ポケットには折れたヘラ。制服のポケットに突っ込んだままだった。


そんな時だった。

ふと、どこからともなく甘い香りが漂ってきた。


懐かしいような、でも嗅いだことのない――そんな香り。

気づけばひかりは、香りに誘われるように歩いていた。


ビルとビルの狭間に、小さな扉があった。

そこには、こう書かれていた。


> 「おかしな おかし屋 さい」




「……“おかしな”って何、洒落?」


けれどその瞬間、ひかりの胃が、ぐうううと鳴った。


「あーもう、なんでもいい。

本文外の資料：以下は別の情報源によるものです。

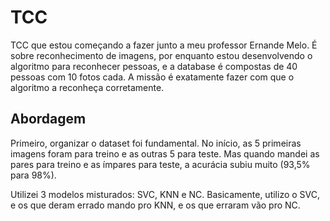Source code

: # TCC
TCC que estou começando a fazer junto a meu professor Ernande Melo. É sobre reconhecimento de imagens, por enquanto estou desenvolvendo o algoritmo para reconhecer pessoas, e a database é compostas de 40 pessoas com 10 fotos cada. A missão é exatamente fazer com que o algoritmo a reconheça corretamente.

## Abordagem
Primeiro, organizar o dataset foi fundamental. No início, as 5 primeiras imagens foram para treino e as outras 5 para teste. Mas quando mandei as pares para treino e as ímpares para teste, a acurácia subiu muito (93,5% para 98%).

Utilizei 3 modelos misturados: SVC, KNN e NC. Basicamente, utilizo o SVC, e os que deram errado mando pro KNN, e os que erraram vão pro NC.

甘いもの、食べたい……」


扉を開けると、そこには――


「いらっしゃい、お嬢さん」


銀髪の、小さな老婆がいた。


「……お菓子、ある?」


ひかりの問いに、老婆はふふっと笑って、


「甘いものなら、なんでもあるよ」


ひかりの目の前に差し出されたのは、見たこともない“焼き林檎の花飴”。

かりっと焼かれた林檎の中に、薄紅の飴が透けて見える。


それを一口――


世界が、音を立てて裏返った。


天井が反転し、床が宙に浮き、視界が光の粒に覆われる。

足元が崩れ、目の前に広がったのは、どこまでも続くお菓子の世界だった。


「え、えっ!? なにこれ!? どこ!?」


「ようこそ、お菓子の世界へ」


さっきの老婆が、まるで魔女のような衣装に変わってそこにいた。


「君の願いは、甘くて優しいもので世界を変えることだったろう?」


「……は?」


そこから始まる――

世界一、甘くて苦い、“ひかり”の再出発。